▶ _Your goal_
Reproduce the text lines of the material below with "PROTECCIÓN SANITARIA" swapped for "PROTECCIÓN PERSONAL" and everything else unchanged, omitting the pictures.

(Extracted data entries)
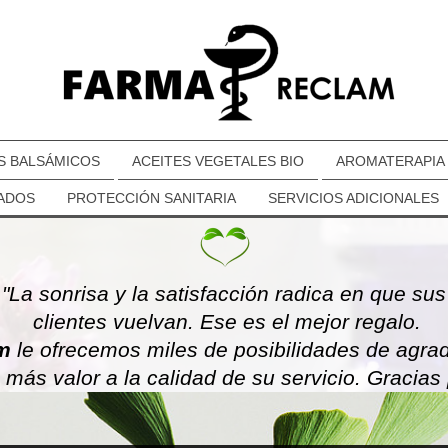
S BALSÁMICOS
ACEITES VEGETALES BIO
AROMATERAPIA
ZADOS
PROTECCIÓN SANITARIA
SERVICIOS ADICIONALES
"La sonrisa y la satisfacción radica en que sus
clientes vuelvan. Ese es el mejor regalo.
m
le ofrecemos miles de posibilidades de agra
 más valor a la calidad de su servicio. Gracias 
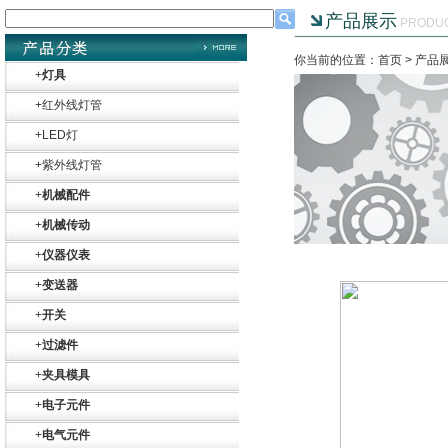
产品展示
PRODU
你当前的位置：首页 >
产品
+
灯具
+
红外线灯管
+
LED灯
+
紫外线灯管
+
机械配件
+
机械传动
+
仪器仪表
+
变送器
+
开关
+
过滤件
+
夹具模具
+
电子元件
+
电气元件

▶ _Exercise solution_
S BALSÁMICOS
ACEITES VEGETALES BIO
AROMATERAPIA
ZADOS
PROTECCIÓN PERSONAL
SERVICIOS ADICIONALES
"La sonrisa y la satisfacción radica en que sus
clientes vuelvan. Ese es el mejor regalo.
m
le ofrecemos miles de posibilidades de agra
 más valor a la calidad de su servicio. Gracias 
产品展示
PRODU
你当前的位置：首页 >
产品
+
灯具
+
红外线灯管
+
LED灯
+
紫外线灯管
+
机械配件
+
机械传动
+
仪器仪表
+
变送器
+
开关
+
过滤件
+
夹具模具
+
电子元件
+
电气元件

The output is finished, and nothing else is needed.